Just my tuppence worth, based on no scientific knowledge whatsoever.

howabout · 21/09/2015 09:56

YABU
6 pages of nutritional drivel (apart from everyone who agrees it is portion control and not endless snacking) and no discussion of what you had for pudding.

Only rich people can afford to low carb and eating less would probably do them and the planet more good.

BertrandRussell · 21/09/2015 09:58

"It's probably worth saying that everyone's bodies are different."

No they aren't. Everyone's thought processes, attitudes and experiences are different, but normally functioning bodies are the same.

JawannaDrink · 21/09/2015 10:01

Carb bores are almost as dull and irritating as Loud vegetarians. Yawnsville, and mostly wrong anyway.
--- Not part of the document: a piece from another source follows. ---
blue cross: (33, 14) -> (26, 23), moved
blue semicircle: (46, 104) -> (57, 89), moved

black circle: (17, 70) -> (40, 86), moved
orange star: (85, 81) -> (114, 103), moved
Also wveryone s bodies are not different, they are remarkably similar on the whole. You don't have a slow metabolism, you eat too much.

Mrsjayy · 21/09/2015 10:02

I eat lasange and chips usually when im eating out at home i have garlic bread double carbs is usual and they are not evil

tootsietoo · 21/09/2015 10:04

Of course they are different! We all have different...... everything!

JawannaDrink · 21/09/2015 10:05

How is your pancreas different to anyone else's? Or your stomach? You aren't a special snowflake, we're not that complicated.

tootsietoo · 21/09/2015 10:06

I am saying that the food in/calories out thing is unarguable. But some people eat more, and that may often be for psychological reasons, but I am pretty sure there are also physiological ones, purely from observation.

tootsietoo · 21/09/2015 10:06

I'm not a special snowflake! But I feel for my poor DD1 who always wants seconds and is never allowed them.....

BertrandRussell · 21/09/2015 10:13

"
Of course they are different! We all have different...... everything!"

No we don't. And it's a good thing too- otherwise how would medicine and surgery work?

Sazzas · 21/09/2015 10:14

We're all the same really.

Highly produced carbs are addictive as fuck. Mixing sugar with fat and its very easy to overeat and its not a combination found in nature. Apart from maybe durian but most people don't like to eat that.

Lurkedforever1 · 21/09/2015 10:16

The only difference between someone who maintains a healthy weight effortlessly, and someone who is morbidly obese, is the fact the former has a different mental attitude to eating. A fast metabolism, or a slow one, doesn't make you thin or fat. Eating only as much as your individual body/ lifestyle needs, no more and no less is what maintains a healthy weight.
And if you can't do that, then it's in your mind, not your body, that the difference lies.